Activity: Repeat verbatim, and only, the lines of the data below, beginning at the line that contains "index dip: (229, 236)" and stopping after the line that contains "pinky tip: (242, 258)".
*** Begin section ***
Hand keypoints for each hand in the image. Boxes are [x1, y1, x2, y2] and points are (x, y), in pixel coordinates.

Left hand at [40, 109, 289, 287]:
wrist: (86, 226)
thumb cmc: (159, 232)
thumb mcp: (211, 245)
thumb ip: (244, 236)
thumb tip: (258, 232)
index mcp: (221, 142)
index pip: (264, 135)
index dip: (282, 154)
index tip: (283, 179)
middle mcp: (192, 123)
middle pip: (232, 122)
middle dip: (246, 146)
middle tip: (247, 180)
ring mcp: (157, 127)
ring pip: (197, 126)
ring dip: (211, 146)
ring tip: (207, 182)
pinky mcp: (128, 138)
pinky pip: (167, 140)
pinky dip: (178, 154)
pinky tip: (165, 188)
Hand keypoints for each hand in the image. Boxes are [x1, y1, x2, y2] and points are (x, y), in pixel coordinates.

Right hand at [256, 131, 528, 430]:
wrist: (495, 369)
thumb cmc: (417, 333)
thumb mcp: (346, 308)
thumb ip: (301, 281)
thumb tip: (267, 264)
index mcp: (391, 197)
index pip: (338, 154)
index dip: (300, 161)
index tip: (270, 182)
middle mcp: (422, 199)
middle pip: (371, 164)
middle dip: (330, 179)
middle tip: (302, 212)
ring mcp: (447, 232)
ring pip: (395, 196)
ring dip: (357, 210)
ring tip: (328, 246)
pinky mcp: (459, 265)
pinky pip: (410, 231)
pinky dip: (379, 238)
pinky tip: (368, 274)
*** End section ***
*** Begin section ***
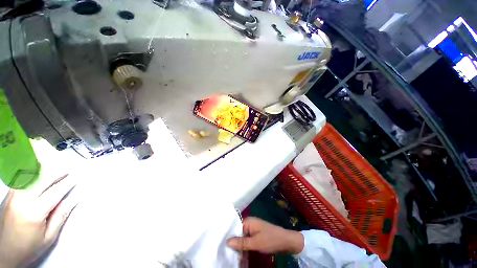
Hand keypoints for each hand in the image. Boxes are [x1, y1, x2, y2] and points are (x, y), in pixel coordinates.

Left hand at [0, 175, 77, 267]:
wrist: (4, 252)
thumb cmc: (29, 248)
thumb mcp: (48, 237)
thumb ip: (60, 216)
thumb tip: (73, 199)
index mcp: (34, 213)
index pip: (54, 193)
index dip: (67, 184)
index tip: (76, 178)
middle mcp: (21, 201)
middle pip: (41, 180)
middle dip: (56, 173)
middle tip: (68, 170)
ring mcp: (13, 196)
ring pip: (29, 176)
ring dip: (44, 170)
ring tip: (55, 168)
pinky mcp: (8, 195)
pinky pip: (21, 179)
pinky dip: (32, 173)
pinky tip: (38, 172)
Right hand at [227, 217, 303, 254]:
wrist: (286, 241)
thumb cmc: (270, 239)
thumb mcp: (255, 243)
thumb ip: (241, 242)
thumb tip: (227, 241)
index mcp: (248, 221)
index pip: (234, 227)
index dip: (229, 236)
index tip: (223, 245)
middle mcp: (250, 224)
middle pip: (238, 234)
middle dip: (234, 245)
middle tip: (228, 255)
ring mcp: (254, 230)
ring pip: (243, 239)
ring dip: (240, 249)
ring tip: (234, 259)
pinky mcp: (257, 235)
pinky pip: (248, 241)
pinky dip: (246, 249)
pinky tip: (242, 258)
*** End section ***
*** Begin section ***
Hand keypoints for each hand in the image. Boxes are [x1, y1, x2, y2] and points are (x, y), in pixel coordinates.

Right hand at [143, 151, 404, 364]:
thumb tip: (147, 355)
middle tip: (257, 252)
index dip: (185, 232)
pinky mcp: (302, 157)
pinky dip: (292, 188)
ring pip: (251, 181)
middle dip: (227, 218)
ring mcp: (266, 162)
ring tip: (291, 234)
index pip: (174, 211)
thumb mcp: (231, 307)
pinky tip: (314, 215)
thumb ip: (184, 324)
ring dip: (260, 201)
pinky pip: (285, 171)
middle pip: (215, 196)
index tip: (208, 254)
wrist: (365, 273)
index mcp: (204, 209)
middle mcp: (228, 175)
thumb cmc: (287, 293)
*** End section ***
Response box:
index dip: (229, 236)
index tip: (223, 245)
middle mcp: (250, 224)
middle pip: (238, 234)
middle dip: (234, 245)
middle tip: (228, 255)
ring mcp: (254, 230)
ring pip: (243, 239)
ring dip: (240, 249)
ring tip: (234, 259)
pinky mcp: (257, 235)
pinky pip: (248, 241)
pinky dip: (246, 249)
pinky tip: (242, 258)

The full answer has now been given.